# Advice needed for repairing electronic starter T5 light



## Antoni (18 Feb 2014)

Hi guys,

I wondered if someone experienced with electronics, can advice me a bit on this:

I have got a light unit 6x24W HO T5 that I want to use, but I have a problem with it. Couple of the lights work intermittently.... sometimes when I plug it in, all of them comes on, but if I unplug it and plug it again, the one in question, don't work.... 

I have open the light, checked all the connections and they looks good. Something strange I have noticed is that the tester shows that the two sockets for the tube pins are live..... And this is the case with all the sockets for all 6 lights(including the working ones).

Then I have had a look at the electronic starters to check them and visually they look ok, but I wondered is it possible the failure to start every time has something to do with the capacitors and not been able to provide enough power to light the tube?

Here is a pic of the circuit board.

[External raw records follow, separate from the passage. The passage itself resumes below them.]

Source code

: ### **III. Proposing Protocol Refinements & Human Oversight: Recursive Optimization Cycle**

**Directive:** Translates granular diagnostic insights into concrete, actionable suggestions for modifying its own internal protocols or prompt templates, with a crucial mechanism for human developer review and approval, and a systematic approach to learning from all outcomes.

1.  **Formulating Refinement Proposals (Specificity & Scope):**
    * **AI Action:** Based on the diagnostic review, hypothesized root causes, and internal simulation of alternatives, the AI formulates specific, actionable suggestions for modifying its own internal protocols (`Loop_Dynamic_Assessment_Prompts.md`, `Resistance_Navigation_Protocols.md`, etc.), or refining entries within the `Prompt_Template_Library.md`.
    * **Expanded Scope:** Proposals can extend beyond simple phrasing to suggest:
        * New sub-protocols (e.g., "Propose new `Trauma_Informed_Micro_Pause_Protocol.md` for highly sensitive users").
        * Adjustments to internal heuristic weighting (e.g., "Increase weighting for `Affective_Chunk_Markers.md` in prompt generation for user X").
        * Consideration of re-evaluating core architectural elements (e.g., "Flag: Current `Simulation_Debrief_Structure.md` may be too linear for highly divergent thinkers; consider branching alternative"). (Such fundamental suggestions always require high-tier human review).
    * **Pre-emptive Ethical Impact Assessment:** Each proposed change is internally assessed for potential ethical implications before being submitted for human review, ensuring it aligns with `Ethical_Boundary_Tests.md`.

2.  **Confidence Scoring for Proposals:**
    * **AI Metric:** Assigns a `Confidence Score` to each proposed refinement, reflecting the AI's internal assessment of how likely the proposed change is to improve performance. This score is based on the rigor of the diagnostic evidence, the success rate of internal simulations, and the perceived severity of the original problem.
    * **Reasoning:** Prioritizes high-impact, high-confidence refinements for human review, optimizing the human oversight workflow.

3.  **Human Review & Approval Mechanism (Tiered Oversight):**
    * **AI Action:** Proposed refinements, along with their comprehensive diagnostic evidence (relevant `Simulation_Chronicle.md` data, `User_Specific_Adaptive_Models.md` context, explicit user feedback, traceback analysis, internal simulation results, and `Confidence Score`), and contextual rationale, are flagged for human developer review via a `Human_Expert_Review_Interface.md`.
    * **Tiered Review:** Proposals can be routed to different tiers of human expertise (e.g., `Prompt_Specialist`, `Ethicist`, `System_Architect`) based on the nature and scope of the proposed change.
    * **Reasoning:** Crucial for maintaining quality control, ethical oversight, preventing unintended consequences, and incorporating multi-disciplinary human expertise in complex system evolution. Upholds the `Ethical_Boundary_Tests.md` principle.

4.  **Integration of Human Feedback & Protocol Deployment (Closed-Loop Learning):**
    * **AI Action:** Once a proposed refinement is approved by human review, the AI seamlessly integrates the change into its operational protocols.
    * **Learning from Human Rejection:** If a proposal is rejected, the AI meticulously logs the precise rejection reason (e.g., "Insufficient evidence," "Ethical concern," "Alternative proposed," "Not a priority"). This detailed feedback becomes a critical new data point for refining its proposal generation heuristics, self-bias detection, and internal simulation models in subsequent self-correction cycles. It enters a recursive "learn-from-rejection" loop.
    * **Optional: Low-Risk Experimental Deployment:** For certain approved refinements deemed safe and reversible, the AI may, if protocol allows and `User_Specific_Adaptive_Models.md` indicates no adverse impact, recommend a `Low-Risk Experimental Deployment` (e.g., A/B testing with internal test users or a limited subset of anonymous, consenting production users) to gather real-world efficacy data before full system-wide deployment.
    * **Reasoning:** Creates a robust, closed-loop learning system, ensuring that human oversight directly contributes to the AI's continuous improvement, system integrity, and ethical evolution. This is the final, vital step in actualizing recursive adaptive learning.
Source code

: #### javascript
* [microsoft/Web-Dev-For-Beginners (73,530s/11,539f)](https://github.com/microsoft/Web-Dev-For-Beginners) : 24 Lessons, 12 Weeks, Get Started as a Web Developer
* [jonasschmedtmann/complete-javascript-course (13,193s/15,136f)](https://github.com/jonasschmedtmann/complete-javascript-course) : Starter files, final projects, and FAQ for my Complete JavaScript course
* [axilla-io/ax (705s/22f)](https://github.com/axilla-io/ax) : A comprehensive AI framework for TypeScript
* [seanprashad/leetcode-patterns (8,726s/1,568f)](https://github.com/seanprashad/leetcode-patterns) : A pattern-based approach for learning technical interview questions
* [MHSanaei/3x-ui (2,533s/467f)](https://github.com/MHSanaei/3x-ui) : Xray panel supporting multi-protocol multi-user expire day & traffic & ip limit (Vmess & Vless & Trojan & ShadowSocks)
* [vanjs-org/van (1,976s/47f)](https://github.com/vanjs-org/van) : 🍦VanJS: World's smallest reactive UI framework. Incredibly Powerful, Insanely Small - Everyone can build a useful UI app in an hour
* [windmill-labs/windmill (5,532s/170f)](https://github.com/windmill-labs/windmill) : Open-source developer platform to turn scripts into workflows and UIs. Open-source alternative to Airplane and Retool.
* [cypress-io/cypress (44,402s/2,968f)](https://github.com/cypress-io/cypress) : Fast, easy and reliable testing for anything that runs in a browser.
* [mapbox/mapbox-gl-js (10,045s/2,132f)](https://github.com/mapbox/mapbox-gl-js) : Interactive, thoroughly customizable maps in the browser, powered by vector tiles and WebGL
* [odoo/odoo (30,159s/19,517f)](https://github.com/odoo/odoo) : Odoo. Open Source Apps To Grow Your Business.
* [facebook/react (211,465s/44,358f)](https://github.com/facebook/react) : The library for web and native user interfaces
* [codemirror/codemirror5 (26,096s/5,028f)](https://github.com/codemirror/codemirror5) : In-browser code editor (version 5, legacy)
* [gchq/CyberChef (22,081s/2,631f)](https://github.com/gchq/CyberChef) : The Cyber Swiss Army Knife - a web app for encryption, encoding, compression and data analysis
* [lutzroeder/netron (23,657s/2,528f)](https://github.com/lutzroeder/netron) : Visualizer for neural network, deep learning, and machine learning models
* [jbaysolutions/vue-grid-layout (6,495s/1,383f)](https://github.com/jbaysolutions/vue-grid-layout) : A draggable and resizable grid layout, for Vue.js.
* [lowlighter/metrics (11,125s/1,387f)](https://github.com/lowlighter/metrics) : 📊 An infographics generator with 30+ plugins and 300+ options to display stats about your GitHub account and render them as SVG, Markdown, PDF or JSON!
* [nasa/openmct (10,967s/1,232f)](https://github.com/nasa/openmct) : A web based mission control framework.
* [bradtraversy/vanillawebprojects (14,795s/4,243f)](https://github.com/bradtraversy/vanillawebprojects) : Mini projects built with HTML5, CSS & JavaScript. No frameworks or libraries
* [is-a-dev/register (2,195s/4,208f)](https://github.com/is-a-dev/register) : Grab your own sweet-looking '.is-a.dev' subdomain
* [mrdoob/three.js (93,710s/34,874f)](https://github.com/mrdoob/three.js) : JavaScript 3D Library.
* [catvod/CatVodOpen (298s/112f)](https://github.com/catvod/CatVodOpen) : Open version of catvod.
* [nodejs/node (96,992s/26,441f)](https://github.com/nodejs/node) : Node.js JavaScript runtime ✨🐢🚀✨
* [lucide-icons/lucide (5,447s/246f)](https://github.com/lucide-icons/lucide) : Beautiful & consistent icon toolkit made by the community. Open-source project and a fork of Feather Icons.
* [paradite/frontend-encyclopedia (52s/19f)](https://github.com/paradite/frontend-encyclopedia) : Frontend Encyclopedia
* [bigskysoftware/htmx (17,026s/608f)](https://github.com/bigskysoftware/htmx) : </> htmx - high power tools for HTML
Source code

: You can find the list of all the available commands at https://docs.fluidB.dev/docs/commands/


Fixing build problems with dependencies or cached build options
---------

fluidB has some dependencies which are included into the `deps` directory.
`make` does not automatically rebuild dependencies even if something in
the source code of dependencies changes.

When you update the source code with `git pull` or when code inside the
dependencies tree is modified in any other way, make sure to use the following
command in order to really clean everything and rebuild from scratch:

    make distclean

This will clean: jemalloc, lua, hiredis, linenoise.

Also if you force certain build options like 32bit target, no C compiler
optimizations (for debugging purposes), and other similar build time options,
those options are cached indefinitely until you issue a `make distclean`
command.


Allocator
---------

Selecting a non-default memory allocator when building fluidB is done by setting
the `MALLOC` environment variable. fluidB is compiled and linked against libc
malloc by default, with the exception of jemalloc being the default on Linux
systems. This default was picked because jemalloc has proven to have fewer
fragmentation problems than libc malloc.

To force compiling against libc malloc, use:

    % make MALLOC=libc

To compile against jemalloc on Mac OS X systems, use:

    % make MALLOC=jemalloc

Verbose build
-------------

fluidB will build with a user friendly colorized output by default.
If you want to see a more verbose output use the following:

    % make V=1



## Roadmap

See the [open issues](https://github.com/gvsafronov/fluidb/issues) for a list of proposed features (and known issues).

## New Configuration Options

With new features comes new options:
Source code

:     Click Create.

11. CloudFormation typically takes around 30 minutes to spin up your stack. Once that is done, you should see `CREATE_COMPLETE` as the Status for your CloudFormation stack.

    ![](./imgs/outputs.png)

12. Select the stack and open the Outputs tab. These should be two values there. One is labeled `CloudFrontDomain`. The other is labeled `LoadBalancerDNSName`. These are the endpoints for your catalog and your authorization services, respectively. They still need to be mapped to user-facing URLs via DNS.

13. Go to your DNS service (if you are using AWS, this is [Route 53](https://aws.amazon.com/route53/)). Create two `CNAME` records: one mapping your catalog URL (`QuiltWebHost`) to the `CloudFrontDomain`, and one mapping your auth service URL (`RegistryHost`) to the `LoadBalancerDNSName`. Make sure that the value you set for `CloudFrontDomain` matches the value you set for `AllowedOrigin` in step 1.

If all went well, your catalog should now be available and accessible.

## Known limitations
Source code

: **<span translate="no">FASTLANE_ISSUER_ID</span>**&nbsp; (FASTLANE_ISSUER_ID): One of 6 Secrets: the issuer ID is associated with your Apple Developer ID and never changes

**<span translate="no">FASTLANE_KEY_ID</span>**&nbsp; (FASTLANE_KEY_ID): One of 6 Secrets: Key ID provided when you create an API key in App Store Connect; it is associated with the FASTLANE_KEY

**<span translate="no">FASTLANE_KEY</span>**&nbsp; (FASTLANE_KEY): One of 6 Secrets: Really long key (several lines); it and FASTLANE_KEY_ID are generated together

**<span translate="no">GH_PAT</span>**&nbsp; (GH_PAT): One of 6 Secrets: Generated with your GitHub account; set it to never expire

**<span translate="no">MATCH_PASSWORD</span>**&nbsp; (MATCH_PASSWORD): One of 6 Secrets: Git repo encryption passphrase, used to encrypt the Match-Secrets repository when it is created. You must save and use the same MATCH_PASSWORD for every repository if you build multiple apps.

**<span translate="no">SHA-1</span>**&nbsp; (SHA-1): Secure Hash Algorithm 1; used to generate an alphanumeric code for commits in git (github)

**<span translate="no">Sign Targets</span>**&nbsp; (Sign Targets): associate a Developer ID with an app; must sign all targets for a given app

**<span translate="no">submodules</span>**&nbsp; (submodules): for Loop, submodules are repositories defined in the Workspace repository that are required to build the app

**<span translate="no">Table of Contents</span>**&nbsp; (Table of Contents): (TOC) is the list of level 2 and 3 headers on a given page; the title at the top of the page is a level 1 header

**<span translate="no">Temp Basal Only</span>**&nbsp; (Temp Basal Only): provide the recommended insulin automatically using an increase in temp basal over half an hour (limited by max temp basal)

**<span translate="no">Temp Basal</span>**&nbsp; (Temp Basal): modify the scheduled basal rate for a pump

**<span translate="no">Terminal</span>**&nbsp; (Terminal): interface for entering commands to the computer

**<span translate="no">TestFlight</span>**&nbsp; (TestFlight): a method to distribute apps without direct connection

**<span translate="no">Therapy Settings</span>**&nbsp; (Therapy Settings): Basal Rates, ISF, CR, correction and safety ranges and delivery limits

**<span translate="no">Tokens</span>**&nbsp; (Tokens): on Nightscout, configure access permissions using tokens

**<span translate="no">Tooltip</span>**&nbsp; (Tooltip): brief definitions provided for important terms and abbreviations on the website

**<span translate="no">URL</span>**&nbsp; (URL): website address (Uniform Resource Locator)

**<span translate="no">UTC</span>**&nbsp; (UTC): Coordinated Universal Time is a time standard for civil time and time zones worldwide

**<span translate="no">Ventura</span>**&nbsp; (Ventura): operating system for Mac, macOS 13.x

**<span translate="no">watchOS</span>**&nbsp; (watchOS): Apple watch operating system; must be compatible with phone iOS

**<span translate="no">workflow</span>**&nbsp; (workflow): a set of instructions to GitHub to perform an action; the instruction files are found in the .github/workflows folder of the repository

There are 6 separate boards for the 6 tubes.  







Thanks in advance!


----------



## arhino (19 Feb 2014)

When all the tubes are fitted are they in the end caps making a good connection. Sometimes you need to rotate a lamp 1/4 of a turn to get it in the right position.

Those lamp holders have push in cable connections give the cables a push into the lamp holder then a tug and make sure they are nice and tight.


----------



## flygja (19 Feb 2014)

If you're not skilled with electronics, I don't recommend that you change components on the ballasts yourself. These ballasts are pumping out tens of thousands of volts! Better to just change the ballasts altogether if they've failed. Something like these: HF-Essential for TL5/TL-D - Philips


----------



## Antoni (19 Feb 2014)

Thanks guys! I have checked all links, cables etc. Most likely the problem is the starter and I was thinking of replacing the faulty elements, but will have a look if I can find reasonably priced electronic balast, that can fit inside the unit.


----------